Microaggression researchers often collect statements made or heard by study participants, along with contextualizing data, and then they identify patterns across these occurrences. It is common to read of ‘themes’ that emerge in the data analysis, along with some examples.
I offer here some of what I’ve adapted from a recent review of literature from Nadal, Whitman, Davis, Erqzo & Davidoff called “Microaggressions Toward Lesbian, Gay, Bisexual, Transgender, Queer, and Genderqueer People: A Review of the Literature.” Now the authors categorized microaggressions they found into themes and I’m going to share some of them here.
- One theme is the endorsement of heteronormative cultural/behaviors, such as expecting children to adhere to traditional gender norms in terms of how they dress.
- Assumption of universal LGBTQ experience. Such as, stereotyping all gay men as being promiscuous or all lesbians as being “butch.”
- Another theme: Exoticization. Such as, assuming a bisexual woman would be interested in having sex with a heterosexual couple.
- Another theme: Discomfort/disapproval of the LGBTQ experience. Such as, condemning LGBTQ people, telling an LGBTQ person that they’re “going to hell”; or looks of uneasiness when they engage in public displays of affection
- Another theme: the assumption of sexual pathology/abnormality, such as supposing that LGBTQ people are living with human immunodeficiency virus [HIV] or are sexual predators.
Why notice these microaggressions? As I’ve said before: Since language is powerful enough to contribute to health disparities, I suggest it is powerful enough to help reduce them.
What you can do? Here’s 4 things.
Individually
- Don’t put pressure on yourself to somehow have it all figured out about a group. Try taking an attitude of respectful curiosity when it comes to communicating across social and cultural differences.

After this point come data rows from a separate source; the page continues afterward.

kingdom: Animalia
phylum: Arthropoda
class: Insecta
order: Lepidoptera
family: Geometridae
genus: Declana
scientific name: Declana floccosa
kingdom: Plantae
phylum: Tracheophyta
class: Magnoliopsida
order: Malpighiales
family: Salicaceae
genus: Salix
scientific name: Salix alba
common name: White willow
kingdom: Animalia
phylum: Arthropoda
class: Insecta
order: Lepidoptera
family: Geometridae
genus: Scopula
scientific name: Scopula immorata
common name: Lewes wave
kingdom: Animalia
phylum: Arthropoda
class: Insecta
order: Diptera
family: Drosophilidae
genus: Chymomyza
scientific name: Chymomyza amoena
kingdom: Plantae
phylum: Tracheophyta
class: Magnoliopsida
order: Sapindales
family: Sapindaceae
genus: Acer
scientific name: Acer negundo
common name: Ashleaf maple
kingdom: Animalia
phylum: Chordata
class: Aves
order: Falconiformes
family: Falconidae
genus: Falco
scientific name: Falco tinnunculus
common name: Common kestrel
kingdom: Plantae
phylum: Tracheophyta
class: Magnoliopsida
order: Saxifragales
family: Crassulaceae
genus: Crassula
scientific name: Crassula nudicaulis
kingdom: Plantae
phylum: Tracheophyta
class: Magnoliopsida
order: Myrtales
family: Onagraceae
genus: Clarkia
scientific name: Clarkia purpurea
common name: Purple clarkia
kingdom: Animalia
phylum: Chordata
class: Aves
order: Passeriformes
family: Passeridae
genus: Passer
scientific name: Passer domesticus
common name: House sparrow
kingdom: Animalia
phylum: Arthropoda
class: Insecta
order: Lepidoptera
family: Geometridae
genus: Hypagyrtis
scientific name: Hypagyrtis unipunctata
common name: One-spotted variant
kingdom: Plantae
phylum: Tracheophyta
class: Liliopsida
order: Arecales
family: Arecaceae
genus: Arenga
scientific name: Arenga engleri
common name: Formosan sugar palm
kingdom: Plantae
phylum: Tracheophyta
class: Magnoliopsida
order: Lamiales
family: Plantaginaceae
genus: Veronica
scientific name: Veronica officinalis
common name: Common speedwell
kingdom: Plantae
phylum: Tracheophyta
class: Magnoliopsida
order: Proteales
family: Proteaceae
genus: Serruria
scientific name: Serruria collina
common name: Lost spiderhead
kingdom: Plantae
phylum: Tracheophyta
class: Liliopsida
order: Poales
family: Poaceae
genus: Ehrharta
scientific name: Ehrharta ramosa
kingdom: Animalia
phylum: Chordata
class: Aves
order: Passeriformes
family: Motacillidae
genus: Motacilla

- Shifting the terms and phrases you use during clinical encounters makes a difference. Not just how you refer to patients, but how you frame and phrase the care, treatment, and support they seek. Research suggests that by just this one thing, shifting your words and phrases, “providers can influence help seekers’ expectations for the future, the degree to which they expect to obtain the resources and help they need, and their expectations for improvements in their situations or conditions, which in turn may account for some of the disparities observed in outcomes and health status.”
Organizationally
- Involve patients and patient representatives in identifying their preferred terminology. And get using it! in spoken language like personal interactions. In written language like forms patients receive. In multimodal language like your organization’s websites and videos.
- Collect some data. Document what you see and hear related to biases and microaggressions. Why? Because research suggests that “systematically collecting data that could implicate the operation of subtle, distinct biases is critical for addressing the problem.”
Knowing there is not a way to remove bias from our language once and for all, I invite you to be a learner, listener, and an observer of language.